E nada mais respondeu nem lhe foi perguntado.
Por esta forma houve o Juiz por findo este interrogatório, mandando lavrar este termo, em que assignou com o curador do réo, depois de lido por mim Manoel José de Araújo Patrício, escrivão que escrivi - Innocencio Marques de Araújo Góes - O curador, Manoel Pereira de Azevedo.
Do interrogatório que acabamos de transcrever, vê-se quanto foi flagellada a Feira de Sant’Anna, principalmente depois do anno de 1840, quando o celebre salteador organisou sua quadrilha.
A prisão de Lucas teve os seus prodromos a 23 de Janeiro de 1848.
Narremos o facto que deve ter alguma importância para os nossos leitores.
Achando-se foragido o official de justiça do fórum feirense, de nome José Pereira Cazumbá, porque praticara um homicídio, pensou de obter o indulto, offerecendo-se para prender o salteador Lucas.
Acceita a proposta pelas autoridades com o accrescimo de que o governo compromettia-se a dar a Cazumbá, além do indulto mais quatro contos em dinheiro, foram affixados editaes neste sentido nos lugares mais públicos da Feira e publicados pela imprensa.
Na capella de N. S. dos Humildes, três legoas ao Sul da Feira de Sant’Anna, realisou-se uma festa, e para ella dirigiu se Lucas em procura, talvez, de alguma presa.
Cazumbá, acompanhado de Manoel Gomes, montou guarda no lugar chamado Pedra do Descanso, por onde, fatalmente, Lucas teria que passar de volta da festa.
Na segunda-feira 24, cerca de 6 horas da manhã, surge o salteador felizmente desacompanhado.
Manoel Gomes esmorece e treme, caindo-lhe a arma das mãos; mas na emboscada detona uma outra arma, cujo projectil aloja se certeiro no braço do salteador - foi a arma de Cazumbá, o official de justiça pronunciado que necessitava de liberdade.
Passada a primeira impressão, causada pelo susto de que o salteador não fosse atacal-os em seu esconderijo, sahiram elles e foram examinar o lugar onde estava Lucas quando recebeu o tiro.
O salteador havia de facto desapparecido, mas ali se achava o clavinote de seu uso e um rasteiro de sangue pela estrada afora.
Nessas averiguações estavam os dois, Cazumbá e Gomes, quando por ali passou o dr.
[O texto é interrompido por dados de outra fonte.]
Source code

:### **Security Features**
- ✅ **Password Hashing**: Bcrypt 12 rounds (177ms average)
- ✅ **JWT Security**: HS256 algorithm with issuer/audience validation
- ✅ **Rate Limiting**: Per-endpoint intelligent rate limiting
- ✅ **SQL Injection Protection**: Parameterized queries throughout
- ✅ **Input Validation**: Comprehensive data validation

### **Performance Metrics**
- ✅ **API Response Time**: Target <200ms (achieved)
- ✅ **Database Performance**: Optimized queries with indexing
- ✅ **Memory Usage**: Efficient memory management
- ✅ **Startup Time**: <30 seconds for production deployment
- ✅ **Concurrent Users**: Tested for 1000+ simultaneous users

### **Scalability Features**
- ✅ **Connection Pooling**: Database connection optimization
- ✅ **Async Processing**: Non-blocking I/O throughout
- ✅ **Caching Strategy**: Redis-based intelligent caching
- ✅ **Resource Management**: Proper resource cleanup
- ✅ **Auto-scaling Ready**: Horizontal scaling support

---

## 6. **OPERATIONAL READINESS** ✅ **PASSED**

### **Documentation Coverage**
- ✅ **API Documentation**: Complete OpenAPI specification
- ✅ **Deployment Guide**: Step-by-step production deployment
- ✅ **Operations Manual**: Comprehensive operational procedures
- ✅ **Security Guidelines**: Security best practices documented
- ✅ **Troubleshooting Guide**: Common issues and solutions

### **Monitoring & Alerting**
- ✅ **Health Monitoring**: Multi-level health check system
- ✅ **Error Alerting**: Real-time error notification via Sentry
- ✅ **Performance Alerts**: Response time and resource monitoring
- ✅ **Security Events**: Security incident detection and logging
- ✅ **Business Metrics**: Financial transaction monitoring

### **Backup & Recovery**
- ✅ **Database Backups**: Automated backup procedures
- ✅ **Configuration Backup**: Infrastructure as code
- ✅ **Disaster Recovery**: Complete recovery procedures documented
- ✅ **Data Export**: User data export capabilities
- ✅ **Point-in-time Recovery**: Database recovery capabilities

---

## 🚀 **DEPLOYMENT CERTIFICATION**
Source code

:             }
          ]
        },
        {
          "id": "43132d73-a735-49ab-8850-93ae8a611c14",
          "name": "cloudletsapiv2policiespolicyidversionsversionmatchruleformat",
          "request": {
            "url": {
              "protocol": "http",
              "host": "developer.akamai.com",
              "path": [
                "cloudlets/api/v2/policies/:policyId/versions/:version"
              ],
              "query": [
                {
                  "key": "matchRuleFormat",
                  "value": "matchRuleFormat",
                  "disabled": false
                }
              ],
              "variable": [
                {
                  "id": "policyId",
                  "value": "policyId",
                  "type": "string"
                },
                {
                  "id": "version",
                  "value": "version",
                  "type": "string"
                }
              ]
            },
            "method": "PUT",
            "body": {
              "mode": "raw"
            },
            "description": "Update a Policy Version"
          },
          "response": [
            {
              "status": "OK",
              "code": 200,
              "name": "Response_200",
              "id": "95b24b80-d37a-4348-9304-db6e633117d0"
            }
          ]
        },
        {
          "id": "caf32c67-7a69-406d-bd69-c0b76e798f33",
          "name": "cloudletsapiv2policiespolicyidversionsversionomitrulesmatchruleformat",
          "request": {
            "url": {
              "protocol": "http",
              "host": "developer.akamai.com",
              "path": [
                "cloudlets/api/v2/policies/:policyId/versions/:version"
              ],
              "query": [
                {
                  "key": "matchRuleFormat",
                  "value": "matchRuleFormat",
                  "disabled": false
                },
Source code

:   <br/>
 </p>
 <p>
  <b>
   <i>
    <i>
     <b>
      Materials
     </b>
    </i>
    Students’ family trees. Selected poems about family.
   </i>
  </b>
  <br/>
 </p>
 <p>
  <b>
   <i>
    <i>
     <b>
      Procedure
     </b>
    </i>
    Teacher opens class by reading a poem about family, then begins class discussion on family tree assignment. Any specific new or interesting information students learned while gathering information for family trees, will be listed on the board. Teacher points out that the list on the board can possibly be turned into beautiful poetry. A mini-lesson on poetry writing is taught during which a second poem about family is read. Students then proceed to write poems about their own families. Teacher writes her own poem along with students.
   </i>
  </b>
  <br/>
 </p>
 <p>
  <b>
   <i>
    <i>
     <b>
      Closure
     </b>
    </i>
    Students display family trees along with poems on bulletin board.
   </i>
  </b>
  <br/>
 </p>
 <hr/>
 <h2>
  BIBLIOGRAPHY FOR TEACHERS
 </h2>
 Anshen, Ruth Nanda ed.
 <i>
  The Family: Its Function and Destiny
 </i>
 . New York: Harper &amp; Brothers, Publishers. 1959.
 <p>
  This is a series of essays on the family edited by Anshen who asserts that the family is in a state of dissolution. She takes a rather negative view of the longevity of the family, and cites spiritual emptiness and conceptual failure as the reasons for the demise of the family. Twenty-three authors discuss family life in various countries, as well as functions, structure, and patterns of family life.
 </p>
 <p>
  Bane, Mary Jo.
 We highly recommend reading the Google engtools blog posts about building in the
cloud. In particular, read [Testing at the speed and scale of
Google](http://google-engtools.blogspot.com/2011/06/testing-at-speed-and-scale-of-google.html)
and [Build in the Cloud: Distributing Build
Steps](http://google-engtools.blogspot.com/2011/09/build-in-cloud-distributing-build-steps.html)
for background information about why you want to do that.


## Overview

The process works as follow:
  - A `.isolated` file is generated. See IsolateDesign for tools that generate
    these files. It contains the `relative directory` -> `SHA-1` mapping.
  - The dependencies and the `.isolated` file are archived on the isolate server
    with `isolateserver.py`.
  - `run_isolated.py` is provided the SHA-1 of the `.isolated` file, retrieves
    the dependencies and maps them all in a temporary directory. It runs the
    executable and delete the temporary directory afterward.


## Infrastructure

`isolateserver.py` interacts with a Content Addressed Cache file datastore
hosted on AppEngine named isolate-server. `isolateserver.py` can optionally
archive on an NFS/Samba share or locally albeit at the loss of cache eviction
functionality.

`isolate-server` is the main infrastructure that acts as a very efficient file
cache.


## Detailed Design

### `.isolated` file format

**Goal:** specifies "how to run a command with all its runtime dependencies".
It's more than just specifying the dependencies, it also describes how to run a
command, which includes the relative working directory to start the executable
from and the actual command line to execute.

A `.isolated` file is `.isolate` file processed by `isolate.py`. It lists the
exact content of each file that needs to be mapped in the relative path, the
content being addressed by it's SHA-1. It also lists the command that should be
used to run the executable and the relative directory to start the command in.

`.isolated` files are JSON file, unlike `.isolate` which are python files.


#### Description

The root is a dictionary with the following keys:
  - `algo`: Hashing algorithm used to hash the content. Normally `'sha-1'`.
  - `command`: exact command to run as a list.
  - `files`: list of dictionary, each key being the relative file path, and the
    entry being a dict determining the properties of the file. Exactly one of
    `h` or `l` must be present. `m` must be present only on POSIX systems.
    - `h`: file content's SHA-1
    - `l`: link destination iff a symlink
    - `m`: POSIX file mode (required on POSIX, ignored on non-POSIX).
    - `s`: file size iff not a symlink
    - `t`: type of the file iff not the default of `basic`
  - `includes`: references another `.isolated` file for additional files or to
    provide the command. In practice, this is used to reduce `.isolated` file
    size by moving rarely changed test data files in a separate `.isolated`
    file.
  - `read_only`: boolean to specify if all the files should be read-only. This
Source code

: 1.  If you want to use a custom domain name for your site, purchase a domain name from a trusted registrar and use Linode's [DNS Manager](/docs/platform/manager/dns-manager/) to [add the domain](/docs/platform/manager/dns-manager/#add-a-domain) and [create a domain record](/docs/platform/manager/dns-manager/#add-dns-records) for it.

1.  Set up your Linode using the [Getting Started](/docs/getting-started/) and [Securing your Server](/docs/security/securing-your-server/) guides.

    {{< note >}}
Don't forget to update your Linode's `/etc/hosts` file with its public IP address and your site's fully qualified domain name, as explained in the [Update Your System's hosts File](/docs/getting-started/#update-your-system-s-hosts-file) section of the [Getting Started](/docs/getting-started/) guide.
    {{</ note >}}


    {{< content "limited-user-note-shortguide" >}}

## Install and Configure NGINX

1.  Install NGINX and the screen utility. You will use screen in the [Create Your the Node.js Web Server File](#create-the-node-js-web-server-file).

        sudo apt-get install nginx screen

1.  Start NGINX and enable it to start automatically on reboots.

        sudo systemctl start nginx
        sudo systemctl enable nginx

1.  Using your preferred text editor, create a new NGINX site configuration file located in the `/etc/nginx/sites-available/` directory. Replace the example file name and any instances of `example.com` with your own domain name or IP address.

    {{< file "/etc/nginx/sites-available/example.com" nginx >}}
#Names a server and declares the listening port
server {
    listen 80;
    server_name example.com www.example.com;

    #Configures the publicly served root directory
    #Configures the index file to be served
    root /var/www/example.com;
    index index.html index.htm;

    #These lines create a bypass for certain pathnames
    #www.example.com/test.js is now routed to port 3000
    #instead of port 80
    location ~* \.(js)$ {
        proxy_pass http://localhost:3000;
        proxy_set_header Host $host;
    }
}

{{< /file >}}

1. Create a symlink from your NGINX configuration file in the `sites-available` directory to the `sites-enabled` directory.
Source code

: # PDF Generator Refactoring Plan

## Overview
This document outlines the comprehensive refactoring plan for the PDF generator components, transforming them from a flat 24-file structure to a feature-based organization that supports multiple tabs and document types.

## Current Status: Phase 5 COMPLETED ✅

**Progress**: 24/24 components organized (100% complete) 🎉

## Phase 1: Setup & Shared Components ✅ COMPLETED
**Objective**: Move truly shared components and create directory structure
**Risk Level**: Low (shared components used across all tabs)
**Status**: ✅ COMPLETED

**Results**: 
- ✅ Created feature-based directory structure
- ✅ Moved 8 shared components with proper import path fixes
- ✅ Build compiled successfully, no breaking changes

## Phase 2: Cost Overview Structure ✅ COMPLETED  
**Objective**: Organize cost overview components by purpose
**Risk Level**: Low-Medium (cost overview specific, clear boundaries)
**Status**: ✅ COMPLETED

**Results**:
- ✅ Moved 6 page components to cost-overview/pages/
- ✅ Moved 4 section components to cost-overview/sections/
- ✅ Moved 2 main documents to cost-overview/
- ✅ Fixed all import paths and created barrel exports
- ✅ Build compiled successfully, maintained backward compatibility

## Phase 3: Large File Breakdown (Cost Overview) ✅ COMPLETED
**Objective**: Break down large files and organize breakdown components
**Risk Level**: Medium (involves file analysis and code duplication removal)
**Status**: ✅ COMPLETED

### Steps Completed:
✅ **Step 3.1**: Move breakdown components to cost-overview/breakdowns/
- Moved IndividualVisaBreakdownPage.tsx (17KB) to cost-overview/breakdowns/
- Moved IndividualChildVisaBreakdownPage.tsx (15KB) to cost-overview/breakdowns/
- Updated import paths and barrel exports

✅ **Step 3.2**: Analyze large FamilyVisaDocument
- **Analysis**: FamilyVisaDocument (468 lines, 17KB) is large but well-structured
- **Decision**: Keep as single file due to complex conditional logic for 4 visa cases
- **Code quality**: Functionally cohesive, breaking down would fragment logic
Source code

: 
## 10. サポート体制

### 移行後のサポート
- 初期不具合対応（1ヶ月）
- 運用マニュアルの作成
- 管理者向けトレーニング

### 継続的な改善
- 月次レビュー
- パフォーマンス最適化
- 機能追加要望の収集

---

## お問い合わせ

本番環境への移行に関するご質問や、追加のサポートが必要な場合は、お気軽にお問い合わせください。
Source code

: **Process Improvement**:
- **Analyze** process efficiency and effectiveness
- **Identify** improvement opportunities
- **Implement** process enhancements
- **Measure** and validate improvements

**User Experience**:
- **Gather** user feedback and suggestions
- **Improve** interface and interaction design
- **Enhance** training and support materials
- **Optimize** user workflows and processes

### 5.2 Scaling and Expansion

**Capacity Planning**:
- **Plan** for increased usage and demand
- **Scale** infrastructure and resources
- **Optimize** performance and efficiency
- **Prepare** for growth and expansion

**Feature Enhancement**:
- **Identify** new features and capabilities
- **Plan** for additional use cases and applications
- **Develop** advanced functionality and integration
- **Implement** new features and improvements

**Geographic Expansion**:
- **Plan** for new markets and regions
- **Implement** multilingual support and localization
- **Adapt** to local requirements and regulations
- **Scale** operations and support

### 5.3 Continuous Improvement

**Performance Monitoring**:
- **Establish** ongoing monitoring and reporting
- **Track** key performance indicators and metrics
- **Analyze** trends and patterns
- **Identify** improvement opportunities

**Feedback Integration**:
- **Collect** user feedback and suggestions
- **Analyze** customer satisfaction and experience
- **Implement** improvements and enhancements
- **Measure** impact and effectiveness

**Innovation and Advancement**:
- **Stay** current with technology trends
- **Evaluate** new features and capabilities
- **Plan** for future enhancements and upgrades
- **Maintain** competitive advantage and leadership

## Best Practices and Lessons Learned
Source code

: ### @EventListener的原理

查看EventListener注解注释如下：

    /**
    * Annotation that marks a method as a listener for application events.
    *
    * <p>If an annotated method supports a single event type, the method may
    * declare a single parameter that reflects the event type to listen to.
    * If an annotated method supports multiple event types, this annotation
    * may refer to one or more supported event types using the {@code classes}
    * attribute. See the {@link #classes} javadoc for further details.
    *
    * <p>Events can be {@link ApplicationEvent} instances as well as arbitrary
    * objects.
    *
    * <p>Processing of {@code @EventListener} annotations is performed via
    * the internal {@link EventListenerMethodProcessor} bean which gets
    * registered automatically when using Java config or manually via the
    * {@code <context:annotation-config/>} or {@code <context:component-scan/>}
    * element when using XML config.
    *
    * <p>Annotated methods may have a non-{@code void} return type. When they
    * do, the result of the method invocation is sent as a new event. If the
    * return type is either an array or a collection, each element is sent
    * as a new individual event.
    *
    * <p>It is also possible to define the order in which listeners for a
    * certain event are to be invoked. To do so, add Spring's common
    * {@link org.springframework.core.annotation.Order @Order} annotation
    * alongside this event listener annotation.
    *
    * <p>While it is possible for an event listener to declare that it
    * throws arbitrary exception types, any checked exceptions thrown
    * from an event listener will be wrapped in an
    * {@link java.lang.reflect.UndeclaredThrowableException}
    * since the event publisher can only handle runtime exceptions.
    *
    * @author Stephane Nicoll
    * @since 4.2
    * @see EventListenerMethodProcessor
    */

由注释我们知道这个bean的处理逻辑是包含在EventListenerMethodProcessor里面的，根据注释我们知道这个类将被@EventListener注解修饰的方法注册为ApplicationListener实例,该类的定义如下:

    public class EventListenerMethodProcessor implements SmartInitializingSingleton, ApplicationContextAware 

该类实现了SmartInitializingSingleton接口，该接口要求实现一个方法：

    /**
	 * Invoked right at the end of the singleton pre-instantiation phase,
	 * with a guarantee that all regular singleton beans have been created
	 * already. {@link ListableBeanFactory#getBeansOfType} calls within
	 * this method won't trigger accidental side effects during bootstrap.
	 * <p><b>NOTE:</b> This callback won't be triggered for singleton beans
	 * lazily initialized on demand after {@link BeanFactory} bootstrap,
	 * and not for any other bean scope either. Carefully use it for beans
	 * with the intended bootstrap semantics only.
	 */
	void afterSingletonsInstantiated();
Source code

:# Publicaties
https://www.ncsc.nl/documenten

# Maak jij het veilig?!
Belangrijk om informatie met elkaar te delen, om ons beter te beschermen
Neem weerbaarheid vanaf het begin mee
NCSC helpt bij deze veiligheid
Leovegildo de Amorim Filgueiras, juiz municipal e delegado do Termo, acompanhado de outros para effectuarem uma medição de terás.
Sciente de tudo, a dita autoridade poz a força publica em movimento para a captura do bandido, cujo paradeiro haviam de descobrir pelos vestígios de sangue, deixados na estrada e no mato.

Infelizmente assim não aconteceu porque a força de policia, os Inspectores de Quarteirão e o povo que os acompanhava, andaram todo dia e nos seguintes debalde, porque os vestígios desappareceram.
Quando o desanimo já começava a invadir aquelle troço de homens ávidos pela prisão do malvado crioulo, surgiu entre elles uma lembrança providencial.
Benedicto da Tapera, suspeitado como um de seus confidentes e intermediários, havia de lhes dizer qualquer cousa.
Sem demora seguiram para a casa do mesmo e gratificaram-n'o, ameaçando-o ao mesmo tempo de matal-o se não disesse onde estava Lucas.
Nestas condições, Benedicto confessou o paradeiro do salteador.
Na manha do dia 28 de Janeiro, o bandido, que tanto aterrorisou as populações daquella zona no período de vinte annos, estava entregue á justiça para responder por tantos crimes que praticara.
Condemnado à força pelo tribunal do Jury que se reuniu a 1º de Março do mesmo anno, foi executado a 26 de Setembro de 1849, no Campo do Gado, em presença de uma multidão que exultava pelo goso da tranqüilidade aspirada com o desapparecimento do bandido que a ameaçara por tantos annos.
Às 10 horas da manhã, daquelle dia, foi o salteador retirado da prisão e revestido de uma túnica branca.
Posto o baraço ao pescoço, em cuja extremidade segurava o carrasco, começou a percorrer as ruas da Feira, ladeado por dois franciscanos e o vigário da Freguezia padre José Tavares da Silva, e acompanhado das autoridades locaes, força publica e enorme massa popular da villa e de muitos logares que viera para esse fim.
De espaço a espaço paravam, os franciscanos resavam, os sinos dobravam e o official de justiça Marcellino Marques da Silva apregoava em altas vozes a morte do condemnado.
Ao meio dia chegou o cortejo fúnebre ao Campo do Gado, lugar em que estava armado o instrumento do supplicio.
Guindado ao plano superior da força, acompanhado de seu carrasco, Joaquim Correia, rapaz branco de 20 annos de edade, que espontaneamente se offerecera para aquelle reprovável mister, por ter o réprobo assassinado barbaramente seu pai Francisco Correia, elle, Lucas, acenando com a mão que lhe restava, pois a outra tinha sido operada em conseqüência dos tiros recebidos quando foi preso, disse: "Espere!"
Divagou o olhar acovardado por aquella multidão, e com voz fraca e arrastada declinou estas ultimas palavras:
"Sei que muitos dentre vós estão contentes de me verem assim acabar; eu peço perdão a Deus e a todos que perdoem".
Dito isto o carrasco atira-o ao espaço: desce pela corda; arrima-se aos hombro do condemnado e mantém-lhe a bocca fechada. Os membros do suppliciado controhem-se, seguindo-se a mieção e o exhalar do ultimo suspiro.
Morto! Foi o brado uniforme, abafado e fúnebre sahido dos lábios da multidão.
Effectivamente o condemnado tornara-se cadáver; a Feira exaltava pela volta de sua tranqüilidade; a justiça desafrontara-se, e a sociedade; quanto a nós que escrevemos estas linhas desapaixonadamente, devia ter se enlutado por esse assassinato cobarde praticado na pessoa de um facínora, é verdade, mas no entanto criminoso porque a sociedade não soube educal-o.